The first specimen was discovered just two years after the publication of Darwin’s “On the Origin of Species.” A lot of people at the time didn’t believe that animals could evolve. The Archaeopteryx appeared to prove otherwise — that dinosaurs had evolved into birds.
All of the specimens to date have been found embedded in a limestone quarry in southern Germany. Millions of years ago, the land was quite different — a large, tropical lagoon surrounded by sub-tropical islands.
A private fossil collector found the Field's specimen some time before 1990, according to the museum. It then remained in private hands before coming to Chicago.
Makovicky, who continues to work as a Field research associate, said he's never in his near-30 years of paleontology experienced anything quite like the meeting in Zurich.
"This was the first and only experience for me," he says. "I usually go out and dig this stuff up."
The meeting wasn't quite cloak and dagger, but odd nonetheless, he says.
"At the time, [the seller] didn't tell us he was the seller," Makovicky says. "He pretended to be a representative of the seller."
The seller told the Chicago group that they could take photographs, but the camera's data card would have to remain with him, Makovicky says.
Museum staff have taken pains to detail how their specimen was obtained. They note that while a 2015 German law prohibits the removal of newly discovered Archaeopteryx fossils from the country, the Field's specimen was sold and removed 25 years before the law went into effect.
"We are confident that the removal of the fossil from Germany was compliant with laws that were in effect at the time," Field spokeswoman Bridgette Russell told the Chicago Sun-Times last week.

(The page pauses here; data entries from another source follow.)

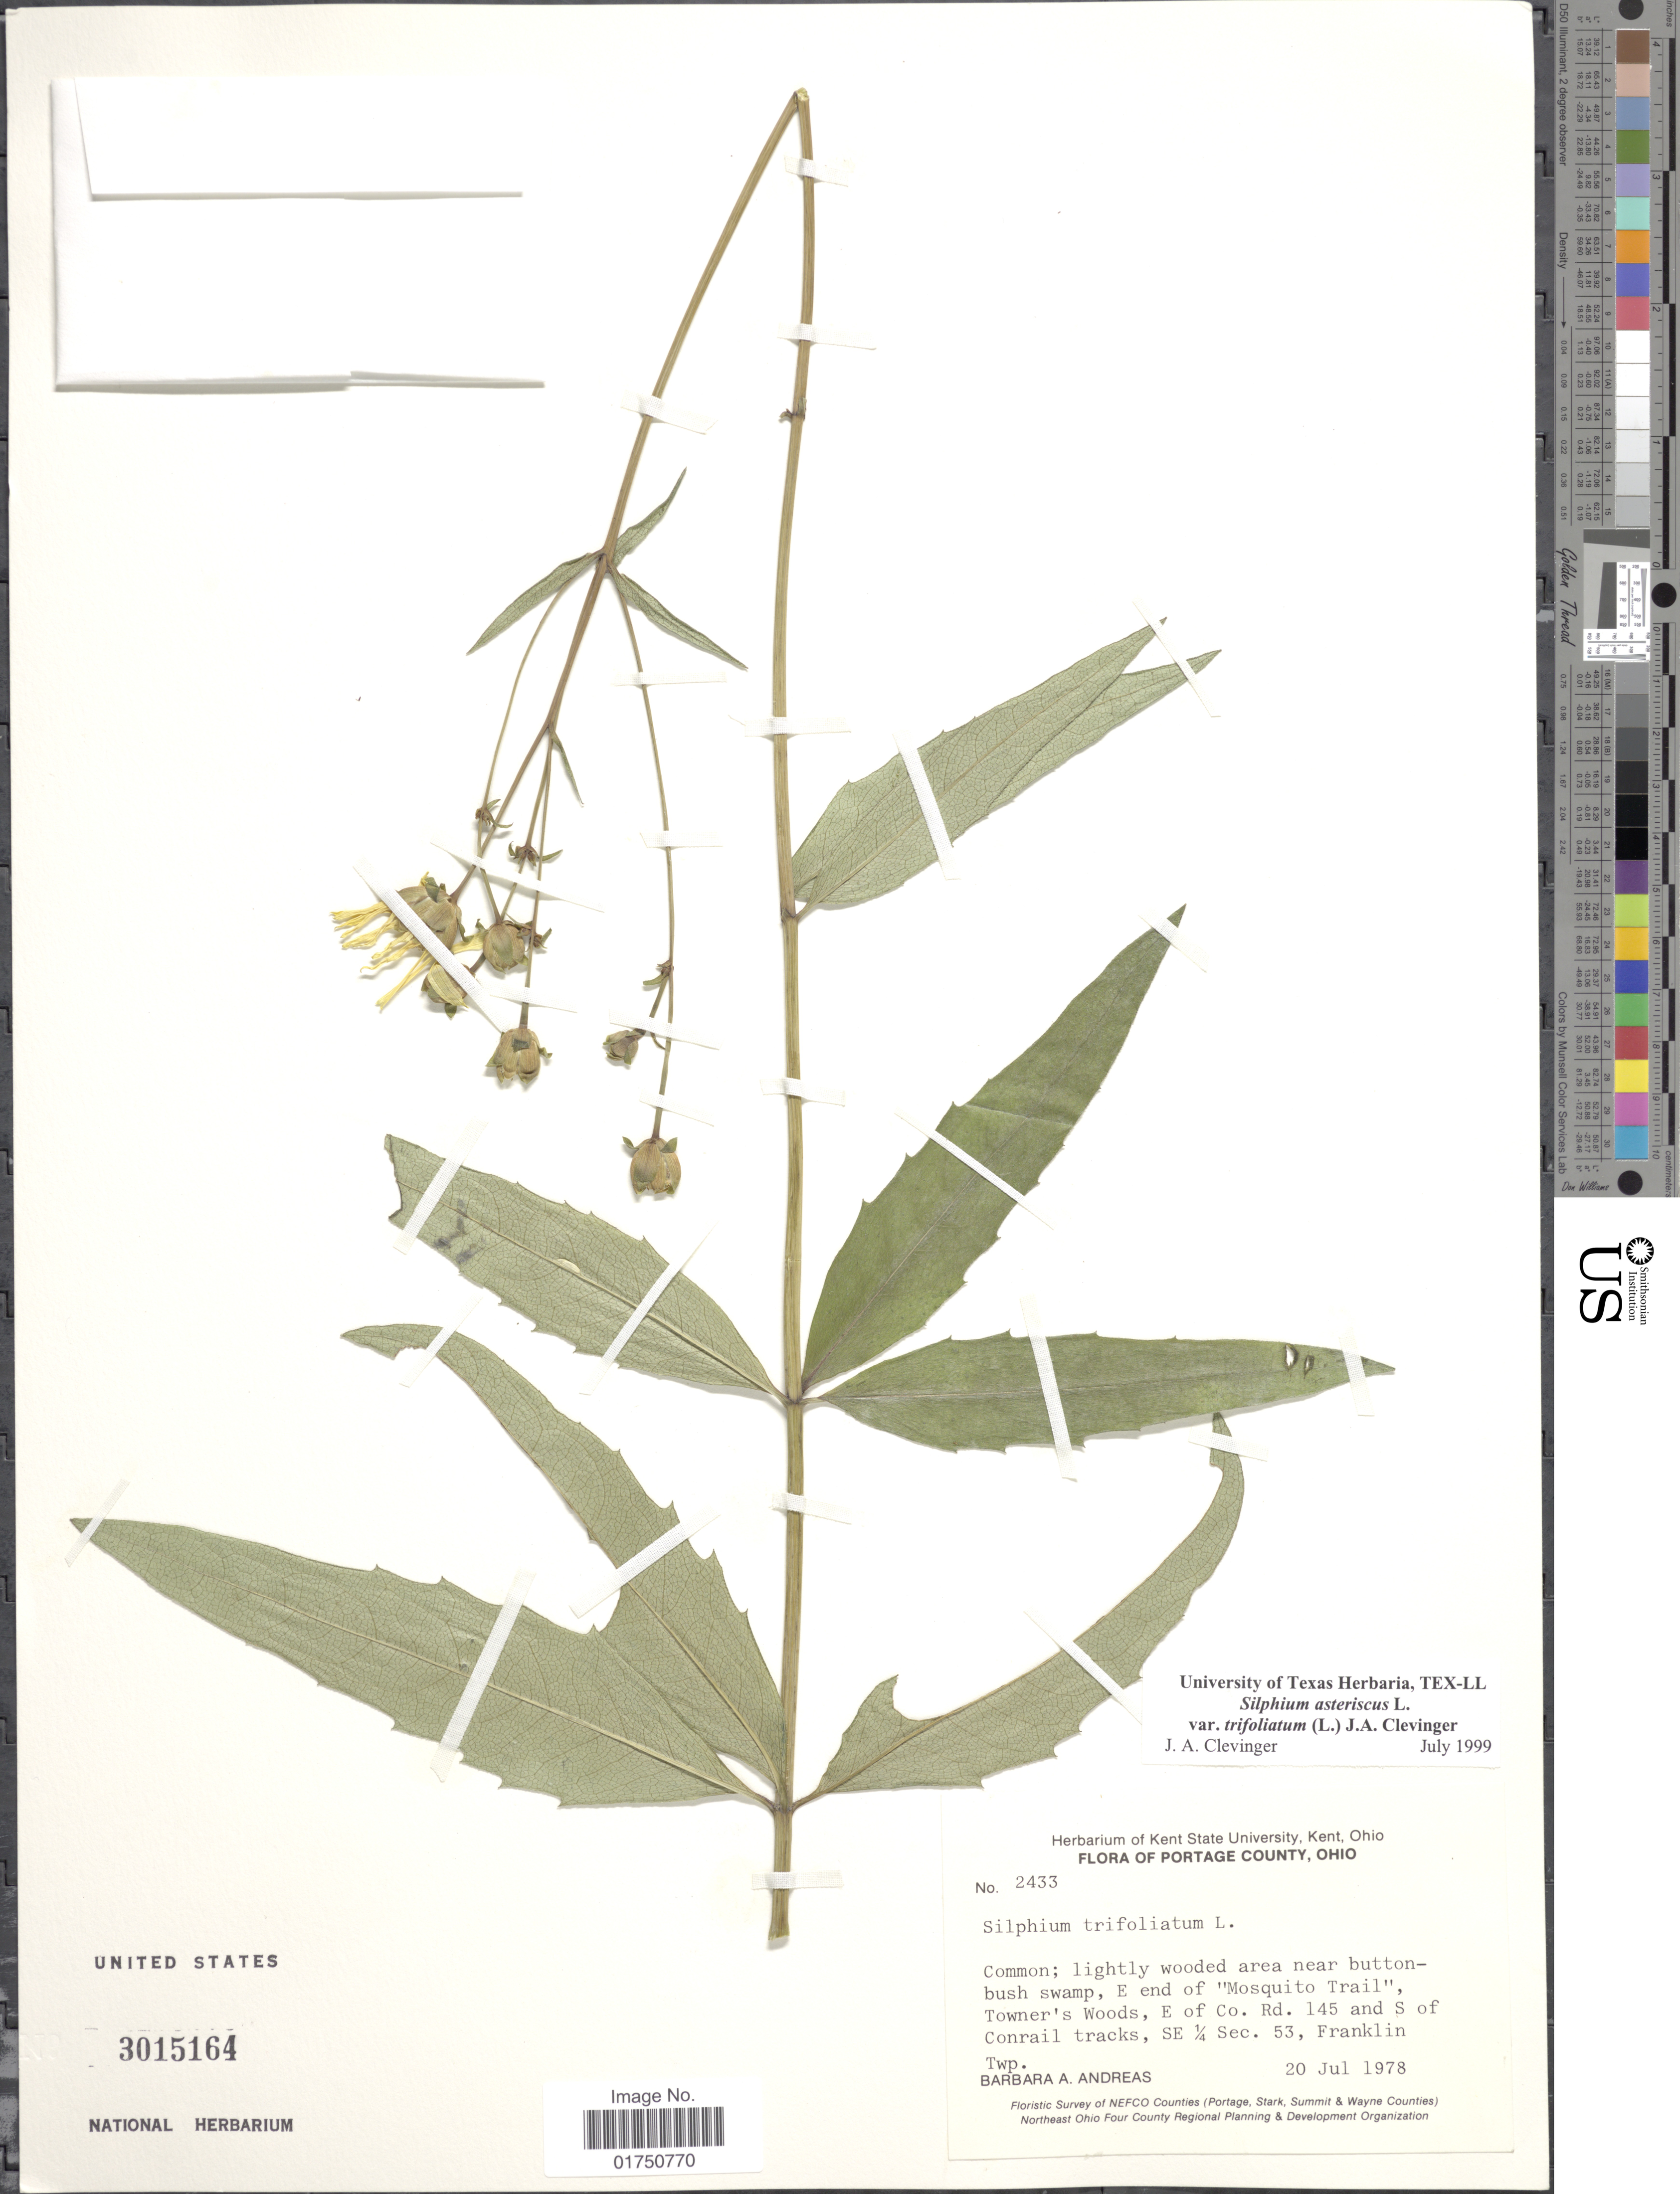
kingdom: Plantae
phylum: Tracheophyta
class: Magnoliopsida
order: Asterales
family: Asteraceae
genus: Silphium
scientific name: Silphium asteriscus var. trifoliatum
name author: (L.) Clevinger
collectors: B. A. Andreas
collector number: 2433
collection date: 1978-07-20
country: United States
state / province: Ohio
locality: Portage County, Ohio. Common; lightly wooded area near button-bush swamp, E end of "Mosquito Trail", Towner's Woods, E of Co. Rd. 145 and S of Conrail tracks, SE ¼ Sec. 53, Franklin Twp.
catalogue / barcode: US 3015164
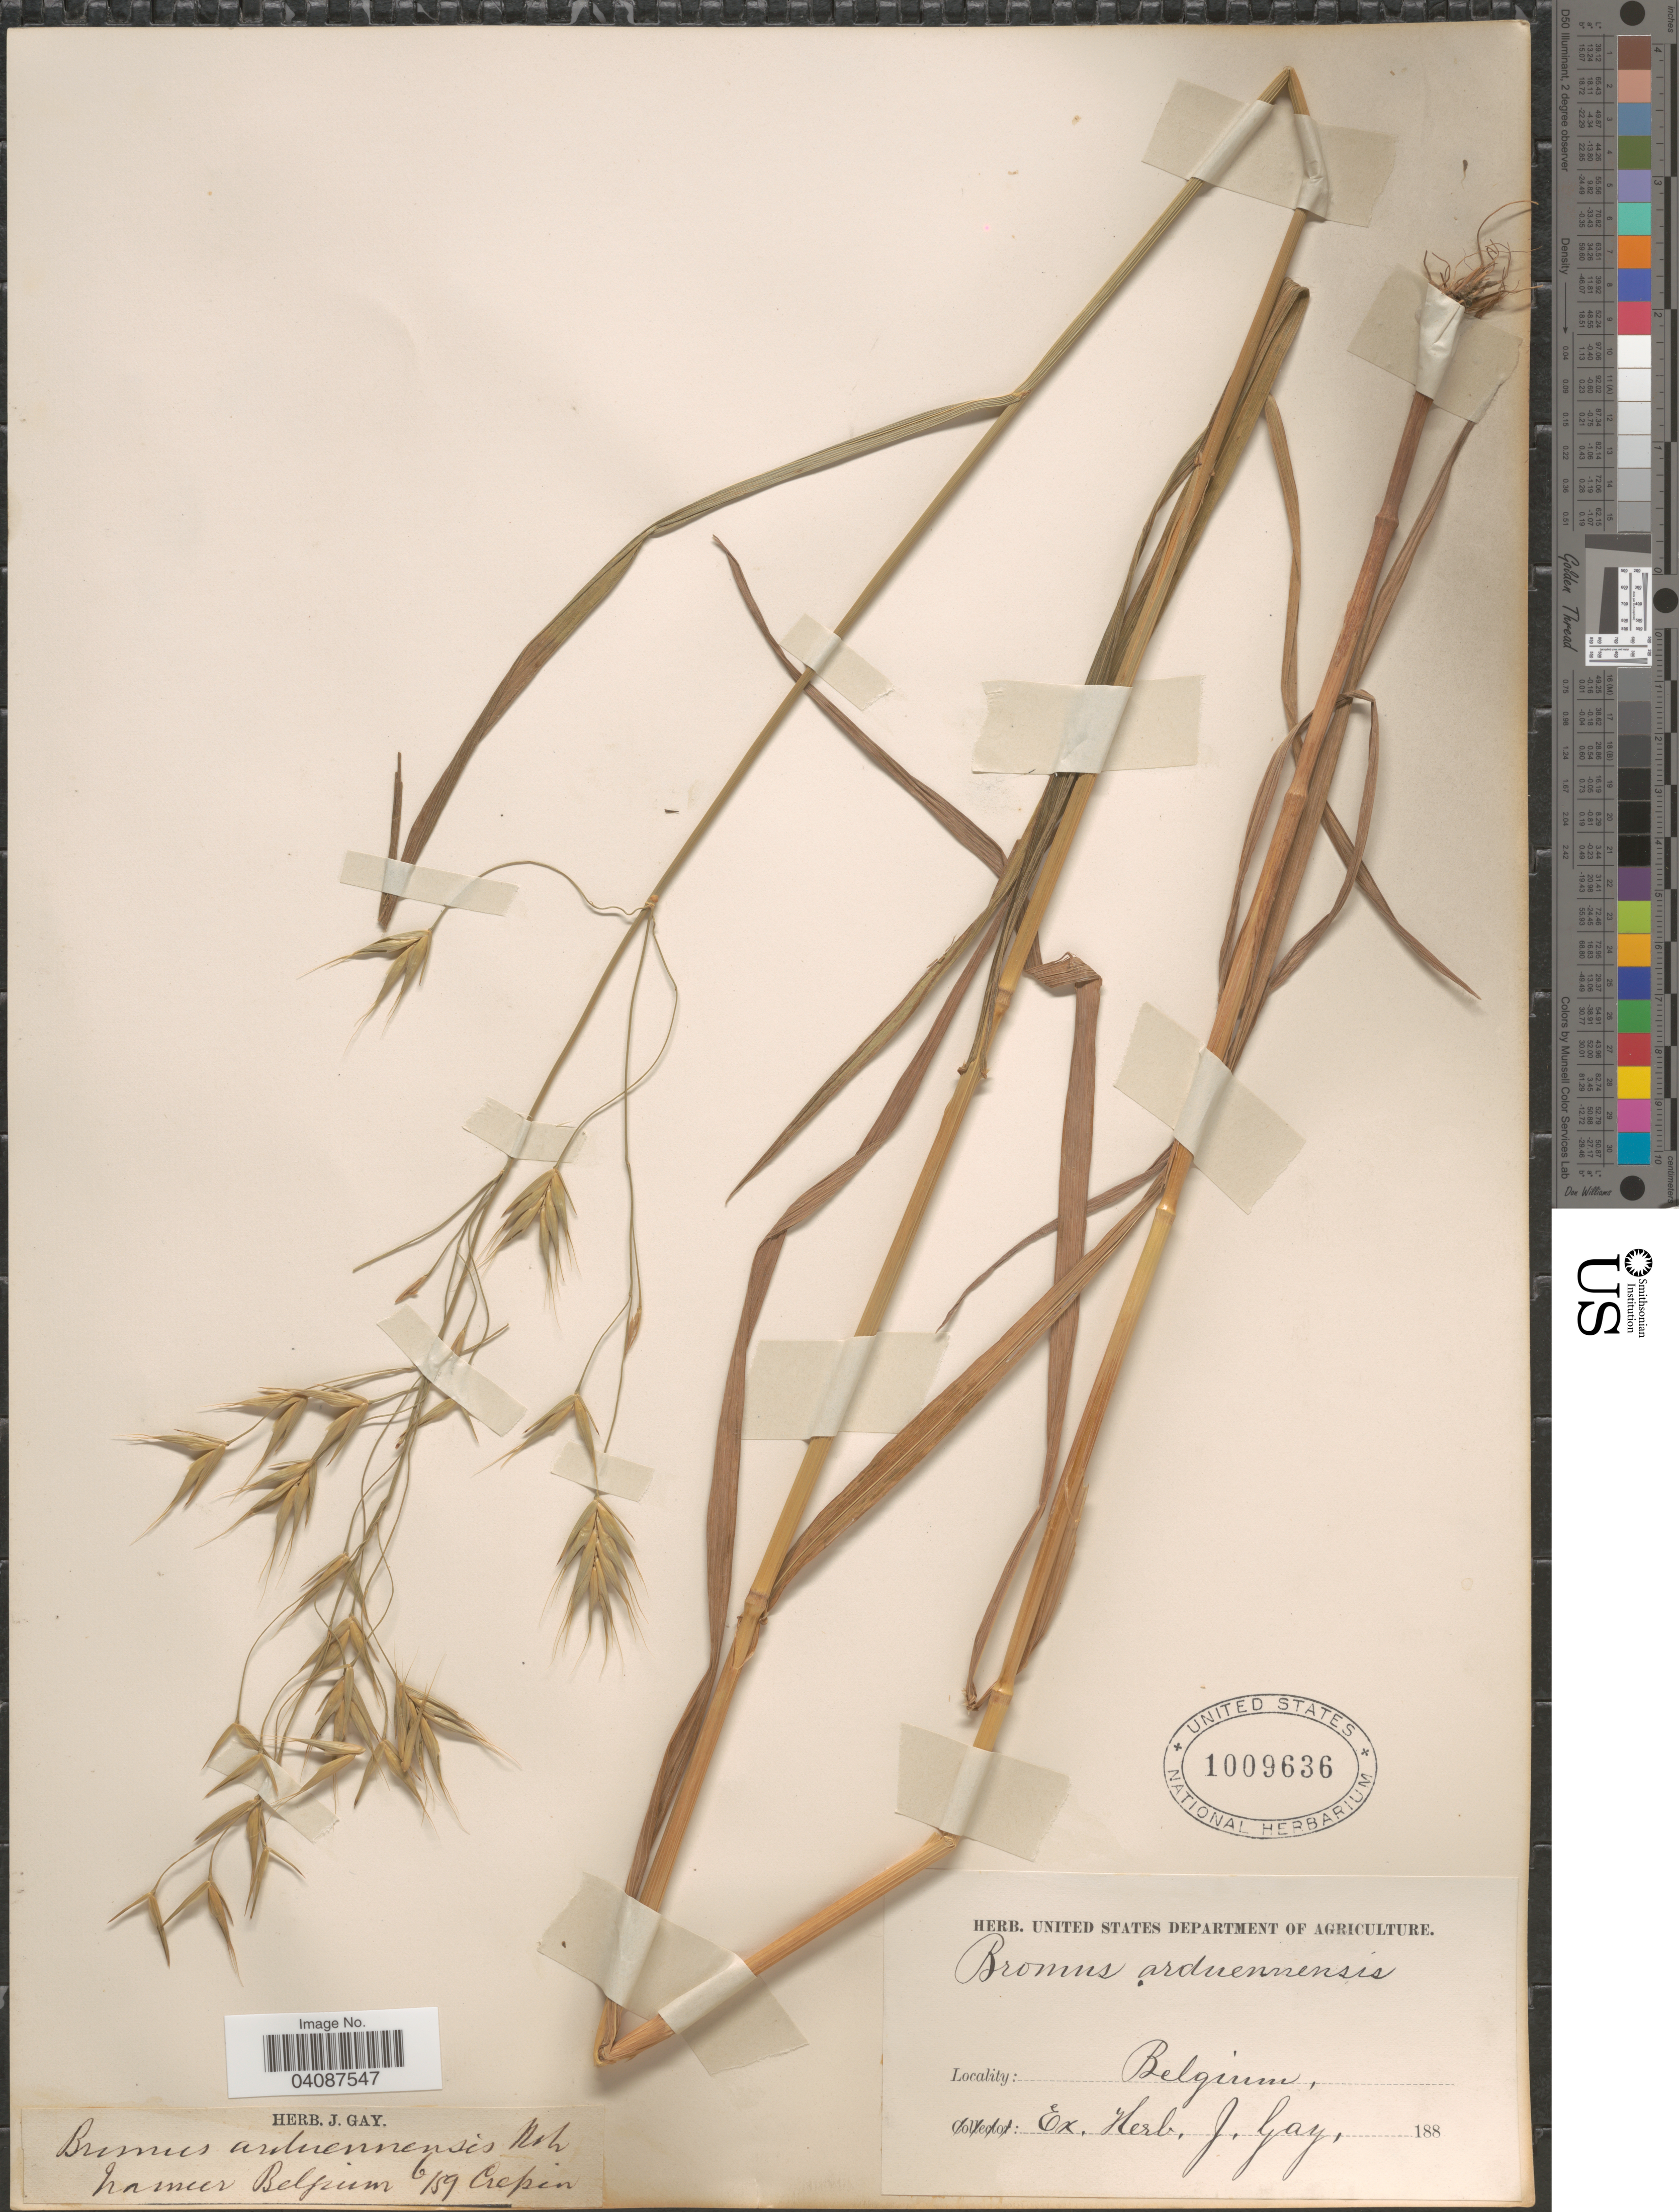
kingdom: Plantae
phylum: Tracheophyta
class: Liliopsida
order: Poales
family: Poaceae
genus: Bromus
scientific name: Bromus arduennensis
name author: Kunth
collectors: Crepin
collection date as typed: Transcribed d/m/y: /6/59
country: Belgium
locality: Namur.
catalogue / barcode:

Of course, the fossil that Makovicky first saw back in 2019 doesn't look like that today. The Field's fossil preparators, Akiko Shinya and Connie Van Beek, have spent hundreds of hours in a lab hunched over the specimen, delicately picking and grinding away at the excess sedimentary rock to expose the fossil.
Makovicky, who has been able to sneak a look at the work on the Archaeopteryx since its arrival at the Field, says his former employer is right to be excited about what it has in its collection.
"It turned out to be better than expected," he says. "The skull is phenomenal, both in its preservation and the fortuitous way it was preserved. It's providing a lot of new and interesting scientific insights."